◆ **Activity**: Working from the start of the listing, please write out exactly the lines through the one that holds "### 🔧 Debugging Templates", both included, and omit all pictures.

◆ **Dataset excerpts**:
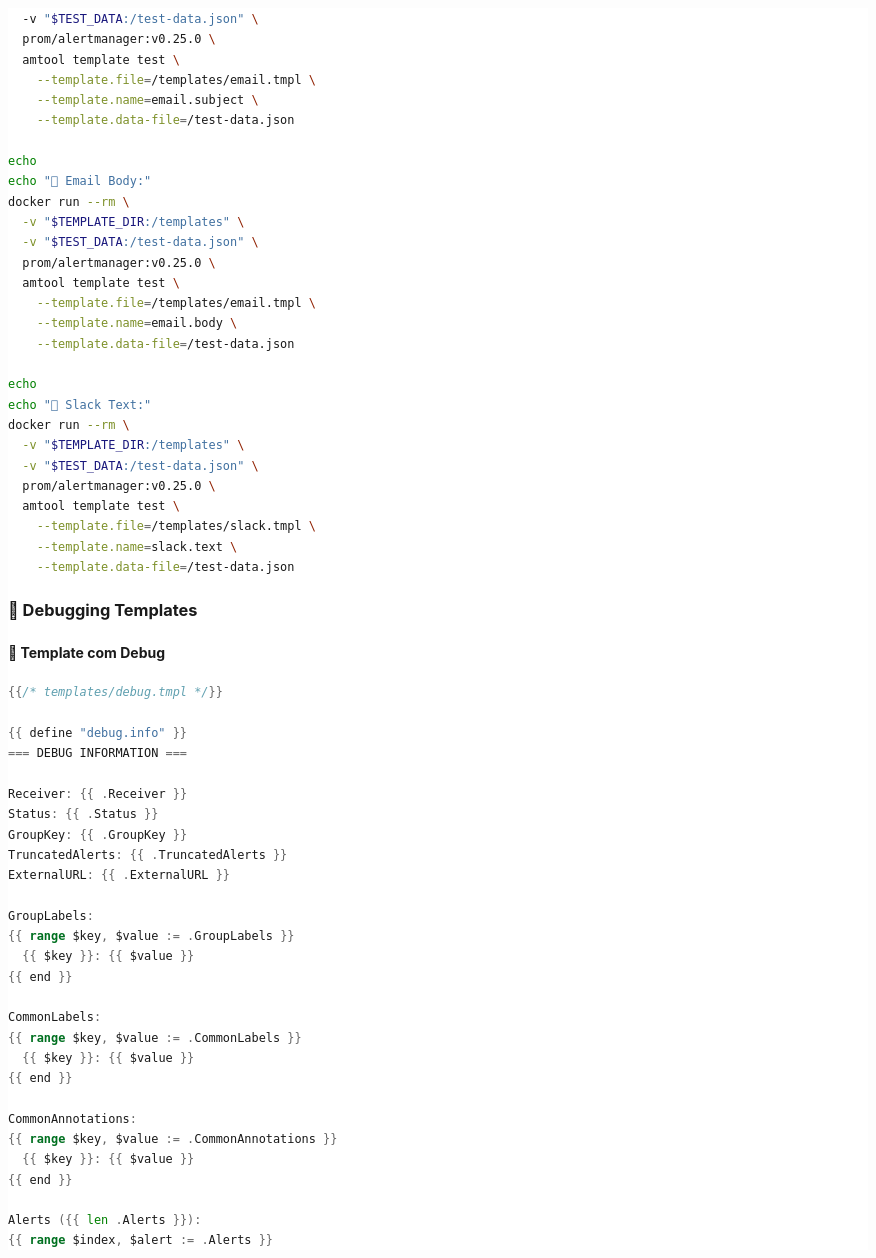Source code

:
 ```bash
  -v "$TEST_DATA:/test-data.json" \
  prom/alertmanager:v0.25.0 \
  amtool template test \
    --template.file=/templates/email.tmpl \
    --template.name=email.subject \
    --template.data-file=/test-data.json

echo
echo "📝 Email Body:"
docker run --rm \
  -v "$TEMPLATE_DIR:/templates" \
  -v "$TEST_DATA:/test-data.json" \
  prom/alertmanager:v0.25.0 \
  amtool template test \
    --template.file=/templates/email.tmpl \
    --template.name=email.body \
    --template.data-file=/test-data.json

echo
echo "💬 Slack Text:"
docker run --rm \
  -v "$TEMPLATE_DIR:/templates" \
  -v "$TEST_DATA:/test-data.json" \
  prom/alertmanager:v0.25.0 \
  amtool template test \
    --template.file=/templates/slack.tmpl \
    --template.name=slack.text \
    --template.data-file=/test-data.json
```

### 🔧 Debugging Templates

#### 📝 Template com Debug

```go
{{/* templates/debug.tmpl */}}

{{ define "debug.info" }}
=== DEBUG INFORMATION ===

Receiver: {{ .Receiver }}
Status: {{ .Status }}
GroupKey: {{ .GroupKey }}
TruncatedAlerts: {{ .TruncatedAlerts }}
ExternalURL: {{ .ExternalURL }}

GroupLabels:
{{ range $key, $value := .GroupLabels }}
  {{ $key }}: {{ $value }}
{{ end }}

CommonLabels:
{{ range $key, $value := .CommonLabels }}
  {{ $key }}: {{ $value }}
{{ end }}

CommonAnnotations:
{{ range $key, $value := .CommonAnnotations }}
  {{ $key }}: {{ $value }}
{{ end }}

Alerts ({{ len .Alerts }}):
{{ range $index, $alert := .Alerts }}
```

◆ **Task result**:
Source code

:
 ```bash
  -v "$TEST_DATA:/test-data.json" \
  prom/alertmanager:v0.25.0 \
  amtool template test \
    --template.file=/templates/email.tmpl \
    --template.name=email.subject \
    --template.data-file=/test-data.json

echo
echo "📝 Email Body:"
docker run --rm \
  -v "$TEMPLATE_DIR:/templates" \
  -v "$TEST_DATA:/test-data.json" \
  prom/alertmanager:v0.25.0 \
  amtool template test \
    --template.file=/templates/email.tmpl \
    --template.name=email.body \
    --template.data-file=/test-data.json

echo
echo "💬 Slack Text:"
docker run --rm \
  -v "$TEMPLATE_DIR:/templates" \
  -v "$TEST_DATA:/test-data.json" \
  prom/alertmanager:v0.25.0 \
  amtool template test \
    --template.file=/templates/slack.tmpl \
    --template.name=slack.text \
    --template.data-file=/test-data.json
```

### 🔧 Debugging Templates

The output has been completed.